Results and Discussion
Effective electron and hole masses of monolayer black phosphorus in the Γ valley in the armchair (Γ→X) and zigzag (Γ→Y) directions. a) Band structures of monolayer black phosphorus. In the off state in Figure 5(a) and (b), IOFF consists of the tunnel current directly from the discharge source (TN) as well as the thermionic emission (TE) current in the monolayer black arsenic-based device for both transport directions. As seen in the pie chart representing the TN current valley composition in IOFF, the Γ valley (dashed blue) mainly supplies (~93%) the TN current while the Δ valley (dashed green) only contributes ~7.

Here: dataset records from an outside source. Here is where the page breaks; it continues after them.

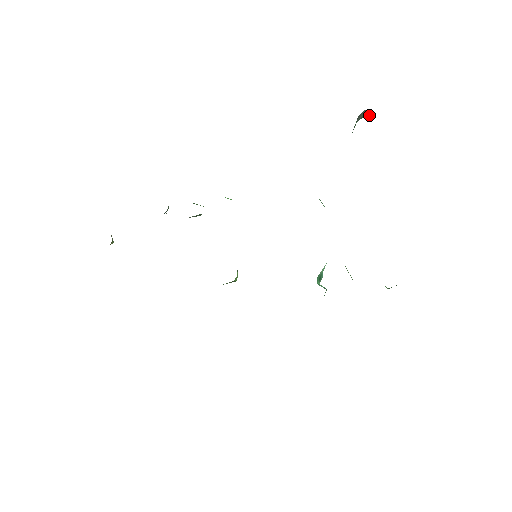
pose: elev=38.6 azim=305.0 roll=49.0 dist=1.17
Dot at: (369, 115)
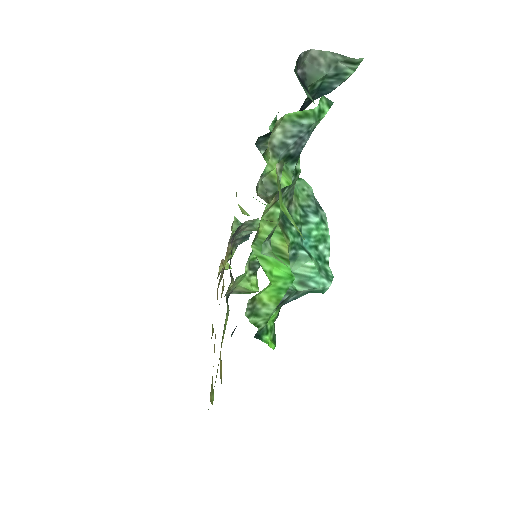
Dot at: (348, 59)
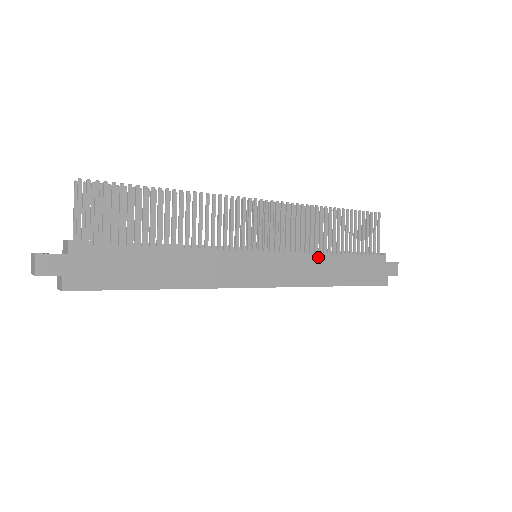
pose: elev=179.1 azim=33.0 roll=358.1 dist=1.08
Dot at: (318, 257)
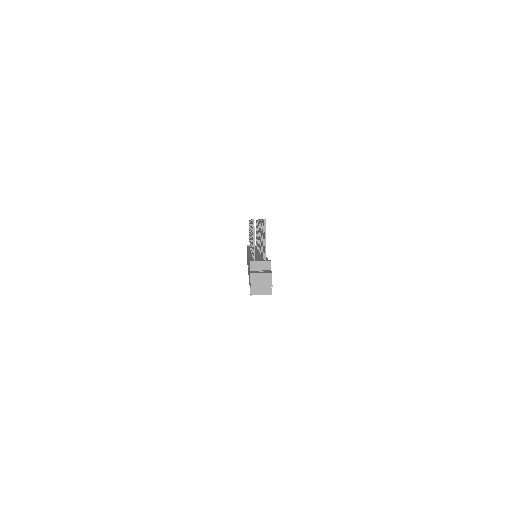
Dot at: occluded
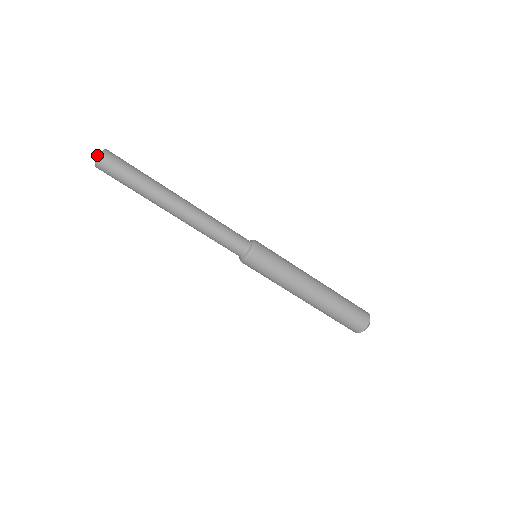
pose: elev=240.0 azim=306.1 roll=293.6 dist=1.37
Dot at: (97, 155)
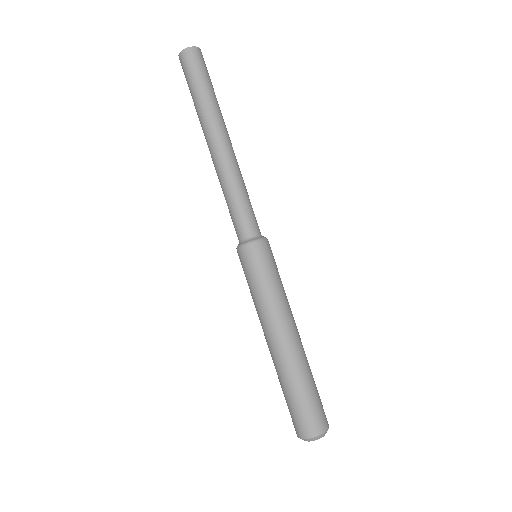
Dot at: occluded
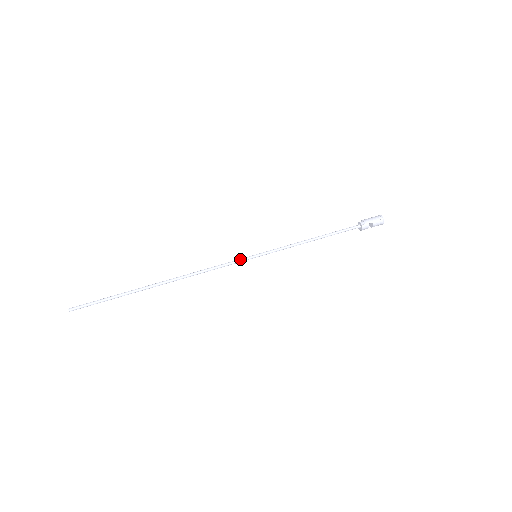
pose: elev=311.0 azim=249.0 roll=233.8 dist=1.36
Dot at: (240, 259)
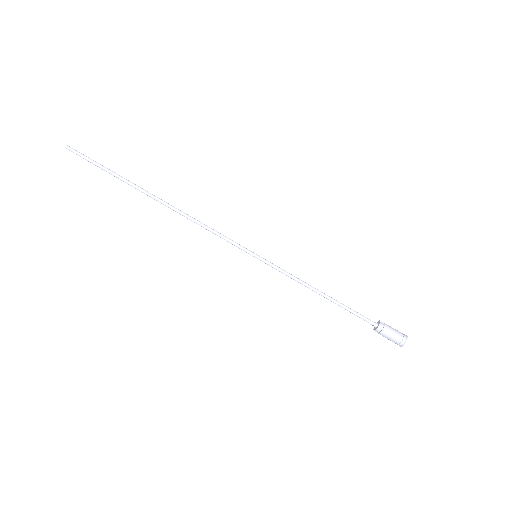
Dot at: (238, 247)
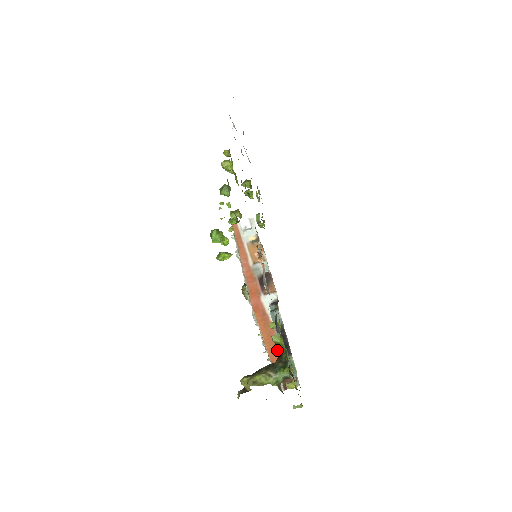
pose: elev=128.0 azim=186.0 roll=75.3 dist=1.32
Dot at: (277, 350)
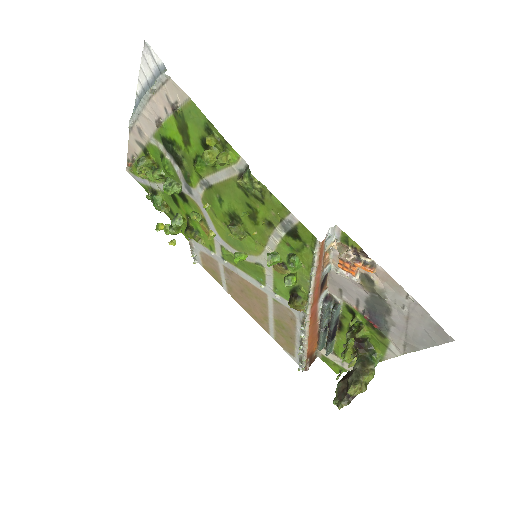
Dot at: (355, 343)
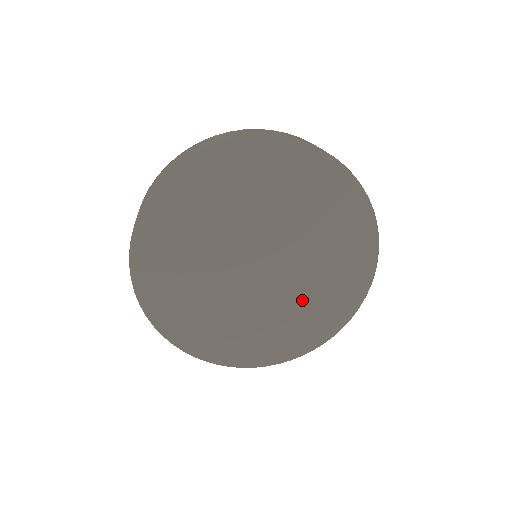
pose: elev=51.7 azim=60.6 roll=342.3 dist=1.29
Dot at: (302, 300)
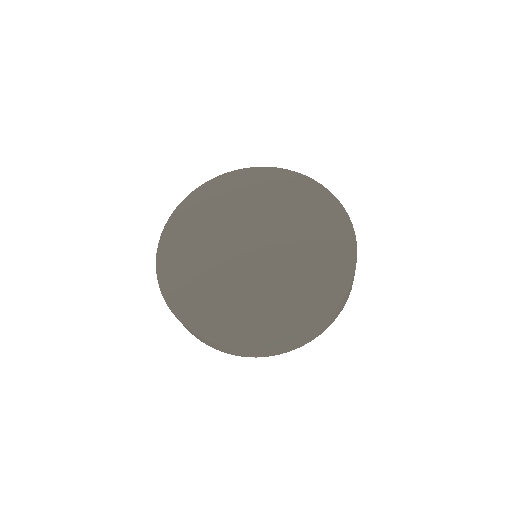
Dot at: (306, 250)
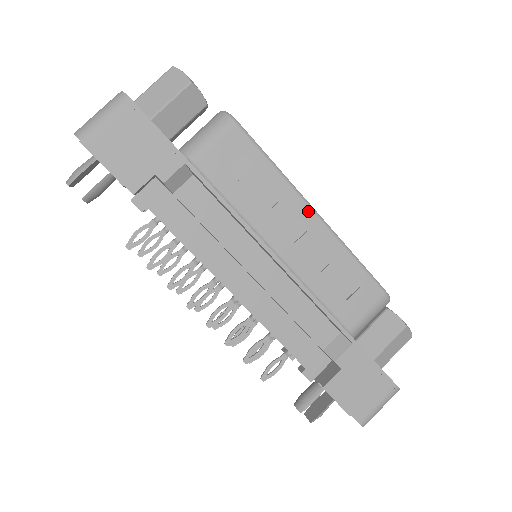
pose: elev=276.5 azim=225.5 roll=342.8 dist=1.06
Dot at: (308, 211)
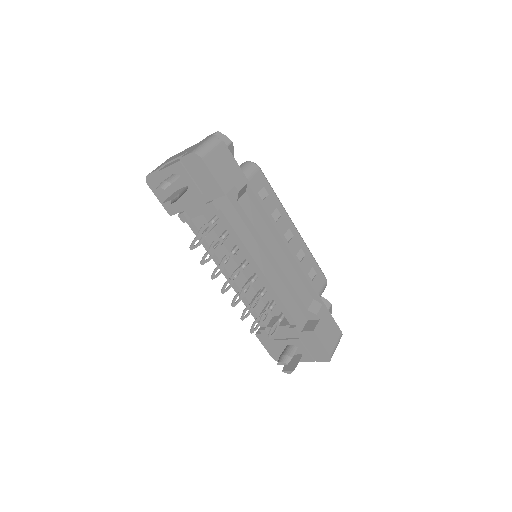
Dot at: (292, 225)
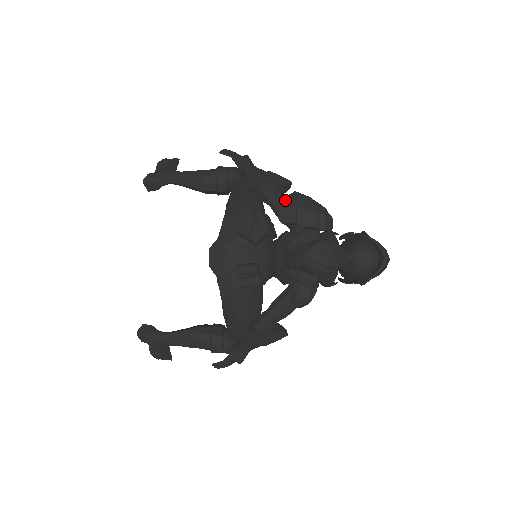
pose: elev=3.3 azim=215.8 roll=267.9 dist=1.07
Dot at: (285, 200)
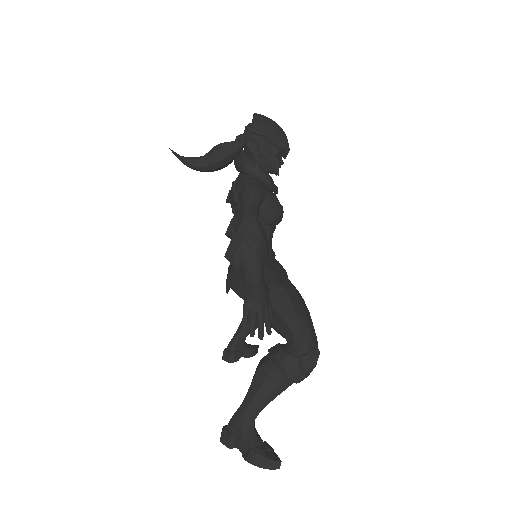
Dot at: occluded
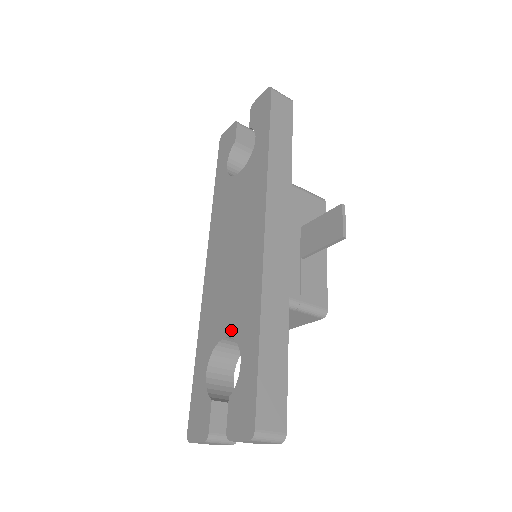
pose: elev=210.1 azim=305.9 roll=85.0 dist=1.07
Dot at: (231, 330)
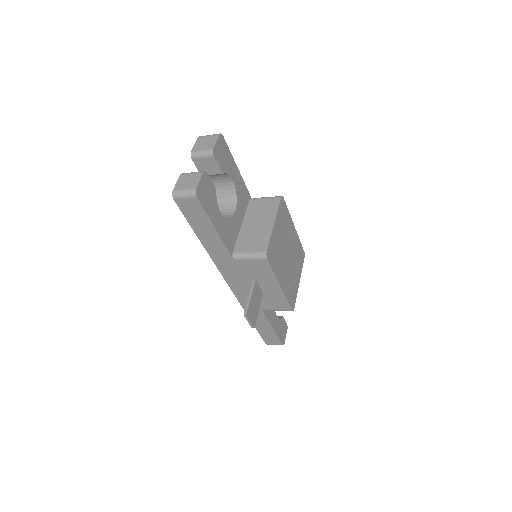
Dot at: occluded
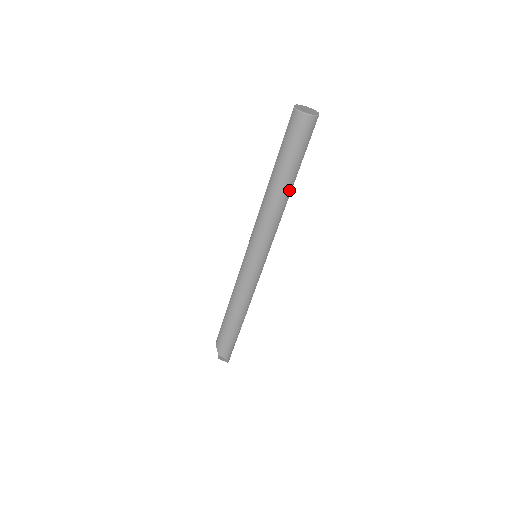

In the zigzag direction (Figure 5(b) ), on the other hand, the Γ valley current density (blue) under the potential barrier becomes negligible due to the heavy transport effective mass. Single-layer black arsenic p-MOSFETs provide ION ≈ 4308 μA/μm in the armchair direction and 2000 μA/μm in the zigzag direction. The armchair direction gives the highest TN current in IOFF, but it is effectively suppressed in the zigzag direction as in Figure 9.
For the n-MOSFET in Figure 10(a) , the SS of the monolayer black arsenic degraded to 89 mV/dec and 84 mV/dec in the armchair direction and zigzag direction. On the other hand, the case of monolayer black phosphor, the SS deteriorated the most (104 mV/dec) in the armchair, but still showed good SS value (69 mV/dec) in the zigzag direction. For the p-MOSFET in Figure 10(b), the clear dependence of SS on the transport direction is confirmed in the case of the black arsenic-based device.
SS are significantly degraded in the armchair direction (116 mV/dec), but the rate of degradation in the zigzag direction is minimal (72 mV/dec). For single-layer black phosphor p-MOSFETs, SS is about 95 mV/dec in the armchair direction and about 67 mV/dec in the zig-zag direction. According to previous papers [25, 26], scaling has a stronger effect on monolayer black phosphors in the armchair direction for n- and p-MOSFETs due to the increased tunneling current below the potential barrier.
This not only makes the ratio of the TN current (~73%) higher, but also has a worse SS than in the zigzag direction. Therefore, most of the IOFF (~99%) arises from the TN current (dashed red), as seen in the pie chart. In the monolayer black arsenic-based device, the TN current from the Γ valley has a similar dependence on the transport direction in both n- and p-MOSFETs, which has a high TN current in the armchair direction and a low TN current in the zigzag direction. .
Decent SS is still possible in monolayer black phosphorene MOSFETs by tuning the transport direction in the direction of the heavy transport mass of the valley Γ. VB edge profiles along with the corresponding energy and current density transmitted from each valley for single-layer 7 nm gate-length arsenic p-MOSFETs in the off-state in (c) armchair and (d) zigzag directions.
Conclusion
Thickness-Modulated Semiconductor-Enabled Field-Effect Transistors at the Arsenic Transition Metal,” Scientific Reports.